Walaupun seluruh anggota keluarga di rumah menganut satu agama yang sama, belakangan aku memiliki keyakinan berbeda karena percikan iman dari keluarga pihak ibu yang beragama Kristen.
Saat harus minta restu orangtua, aku sempat ragu. Tetapi di luar dugaan, ayah tidak keberatan. Hanya pesannya: “Jika kamu benar-benar ingin pindah keyakinan, kamu harus lebih baik dari sekarang.”
Akhirnya aku dibaptis menurut keyakinan kekristenan dan aktif mengikuti banyak kegiatan sebagai jemaatnya selama 42 tahun. Persaudaraan kami dalam keluarga tetap hangat, walau hanya aku sendiri yang berbeda keyakinan. Kami tetap saling menyayangi dengan tulus, tanpa sekat.
Orang tua kami asli kelahiran Yogyakarta. Suatu malam saat menginap di rumah nenek, aku mendengar lemari berbunyi, seperti ada sesuatu di dalamnya.
Besoknya aku tanyakan ke nenek “Eyang putri, apa di dalam lemari itu, apa ada tikus?” Nenek hanya menjawab, “Aku lali nyaosi dahar.” (Aku lupa memberi makan) Saya tidak paham. Siapa yang harus diberi makan? Tidak mungkin kalau untuk tikus. Lalu siapa?
Namun belum sempat aku tanyakan lebih lanjut, nenek sudah mengeluarkan beberapa keris.
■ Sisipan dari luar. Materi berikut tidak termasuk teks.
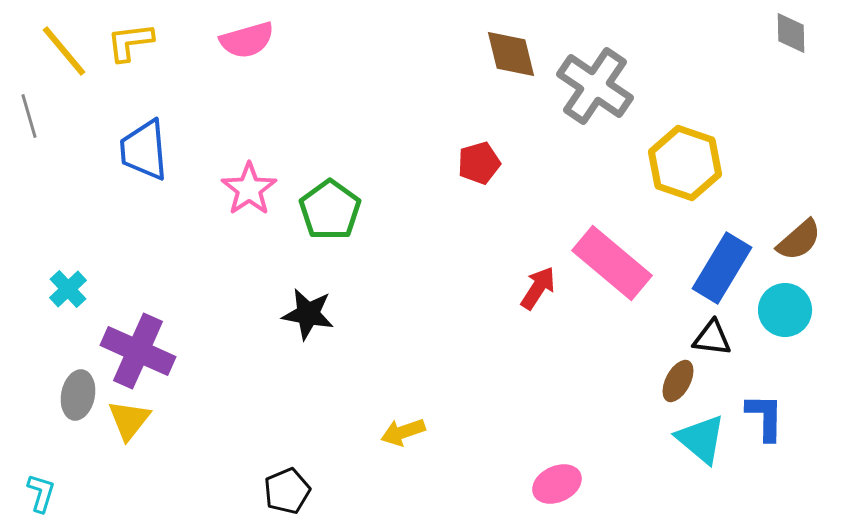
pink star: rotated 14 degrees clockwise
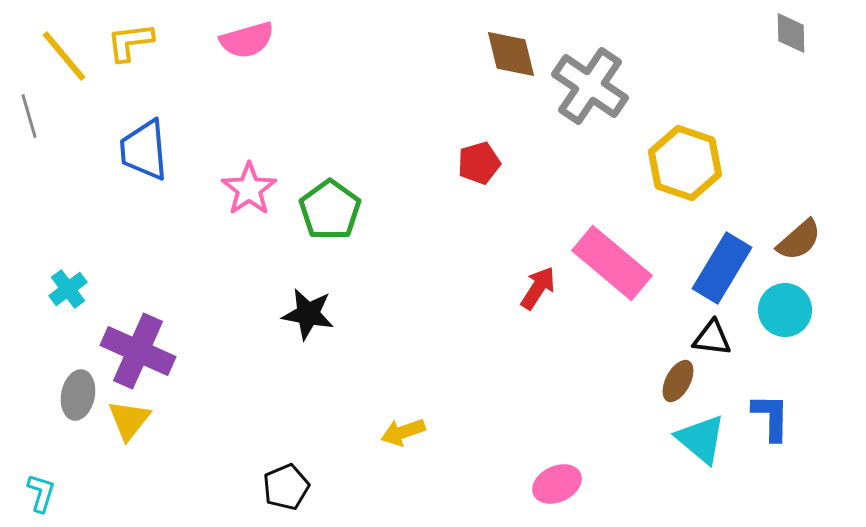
yellow line: moved 5 px down
gray cross: moved 5 px left
cyan cross: rotated 6 degrees clockwise
blue L-shape: moved 6 px right
black pentagon: moved 1 px left, 4 px up
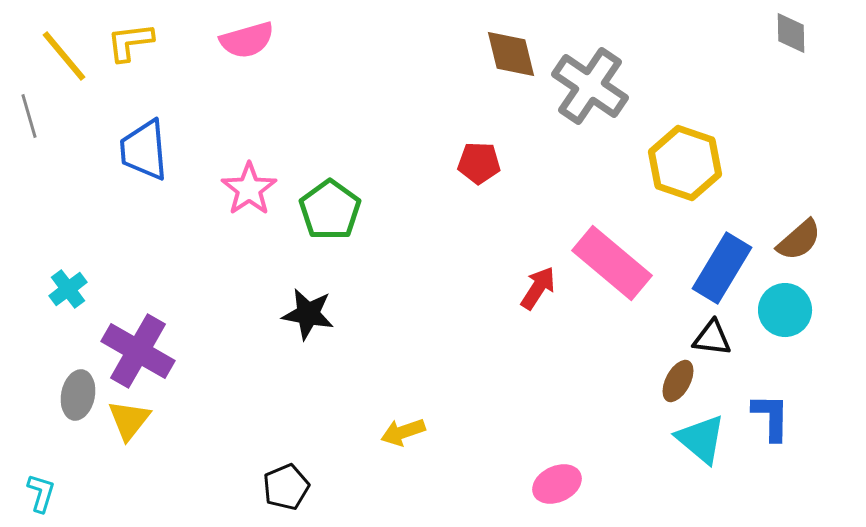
red pentagon: rotated 18 degrees clockwise
purple cross: rotated 6 degrees clockwise
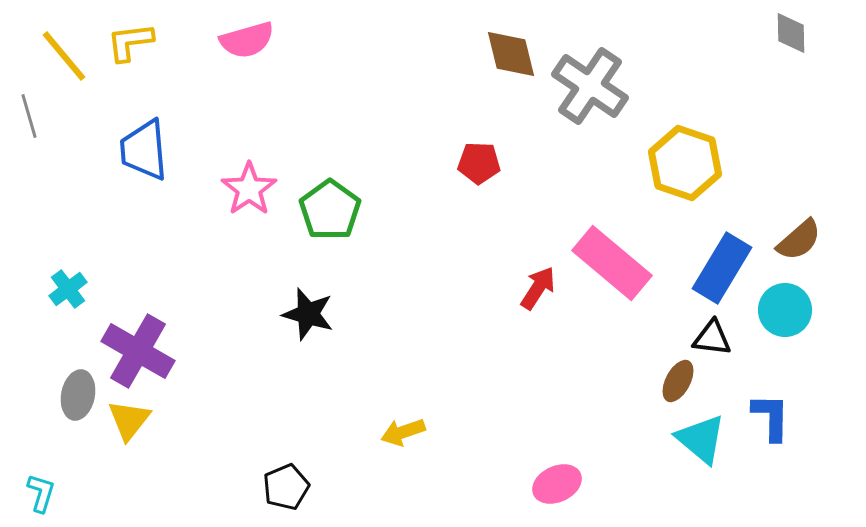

Keris-keris ini adalah warisan keluarga kami. Kemudian nenek menaruh kemenyan dan bunga-bunga tabur, lalu mulai komat-kamit, merapalkan kata demi kata yang tidak kumengerti.
Selesai nenek lakukan itu, aku berkata kepada nenek untuk tidak mewariskan keris-keris itu kepadaku. Alasannya, selain tidak nyaman dengan hal yang berbau magis, aku tidak bisa mencampurkan dua keyakinan yang berbeda.
Setelah nenek wafat, aku tidak tahu keris itu diwariskan ke siapa. Toh, aku tidak merasa perlu menanyakannya.
Waktu terus berlalu, dan aku memulai keluarga sendiri. Kami dikaruniai beberapa anak. Tahun 1998, aku didiagnosa penyakit kanker ganas. Rasanya seperti berada di titik yang paling bawah, rasanya sangat menakutkan.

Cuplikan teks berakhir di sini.